In order to get proper performance from a turbo one must look to what they plan to do and their driving needs. Not always should you jump to the biggest turbo with maximum power. One thing you must look at is lag time. This is the amount of time it takes for the turbo to spool up. Shorter lag time means faster turbo spool up, meaning faster responce and power at a lower rpm. Longer lag time means the turbo will take longer to spool up but will result with more power at higher rpms. Larger turbos put out more pressure resulting in more power, but it takes longer time for them to spool up taking away from acceleration and low end torque. Smaller turbos dont put out as much pressure and power as larger turbos, but spool up rather quickly and produce good acceleration and low end torque. But they also tend to fall off in power in later rpms.
So right now you must be thinking that bigger turbos are better because they dont loose power in higher rpms and result in more power than smaller turbos. This is true, if your on the track. The truth is if your planning on doing track racing the bigger turbo is most likely going to be your choice. But if your doing street racing, autocross, drifting, or just joy riding than you will hardly ever hit the power of the turbo. So in this case you would most likely want to go with a smaller turbo, as to where your almost allways into boost on the streets, and unless your on the high way you wont max out your tach.
Though there is a different route. Some people are leaning towards a sequential twin turbo set up in order to have a small quick spooling turbo in order to maintain good acceleration and low end torque, and a larger turbo that takes over in later rpm that provides high power. This provides a "Best of both worlds" so to speak.

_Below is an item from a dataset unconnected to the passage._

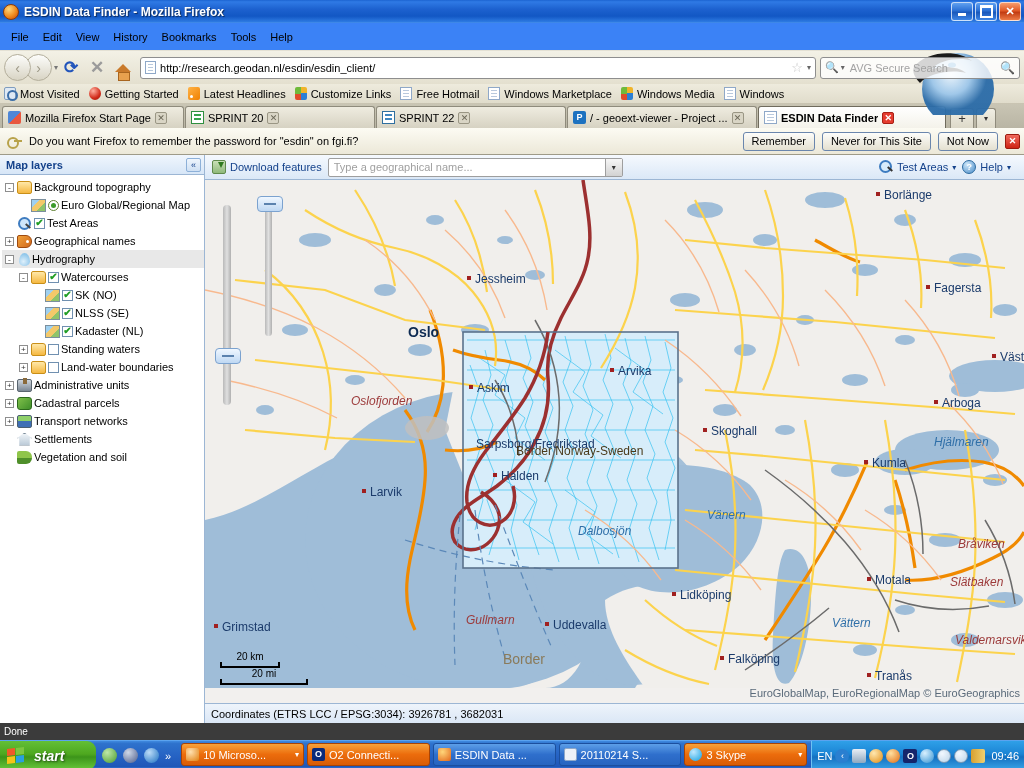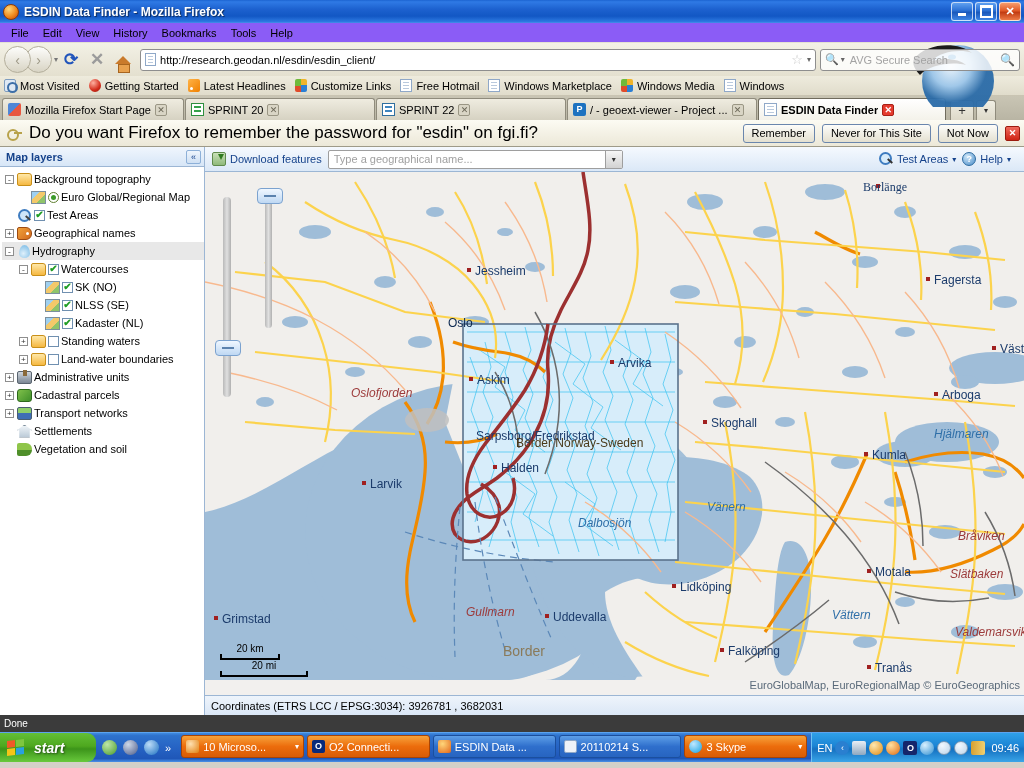"File" #menubar { background: #8b5cf6 -> #3b82f6; height: 20px -> 28px }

Also there are some hybrid turbos that use different size exhaust and intake turbines in order to allow different spool up speeds depending on how much of an output your engine can produce at low rpms.
Ignition timing and air fuel mixtures can have a big play on the efficiency of a turbo, since 80% of the exhaust turbines spool is from the exhaust temperature. The hotter the exhaust, the more the turbine will spool. Keeping in mind that the Intake turbine is right next door, and heating intake air will just reduce performance. But the right temperature combination will help maximize performance.
Things to Realize when choosing a Turbo:
-A smaller Turbine will restrict exhaust gases at higher rpms, creating maybe to much back pressure. A larger Turbine wont restrict as much and have less thermal loading.
-The power a Turbine will generate depends on 4 variables: Flow, Turbine Efficiency (including bearing losses), Turbine Inlet Temp, Turbine Expansion Ratio.
-A standard turbine is cast iron and reletively heavy, with high inertia. But Aftermarket turbines may include light wieght ceramic designs, and ball bearing shafts, which aid in the lag time by reducing the amount of force needed to spool the turbine.
-To perform on street premium gas with out detonation, look at 10psi with out an intercooler and 15psi with an intercooler.
-Be cautious with boost as to not surpass limit of fuel to where the engine starts detonating, which can cause premature engine damage.
-Larger turbos create less heat.
-A turbine cooling system must be sufficient enough to cool and lubricate the turbines and rods that can some times operate up to 300,000 rpm.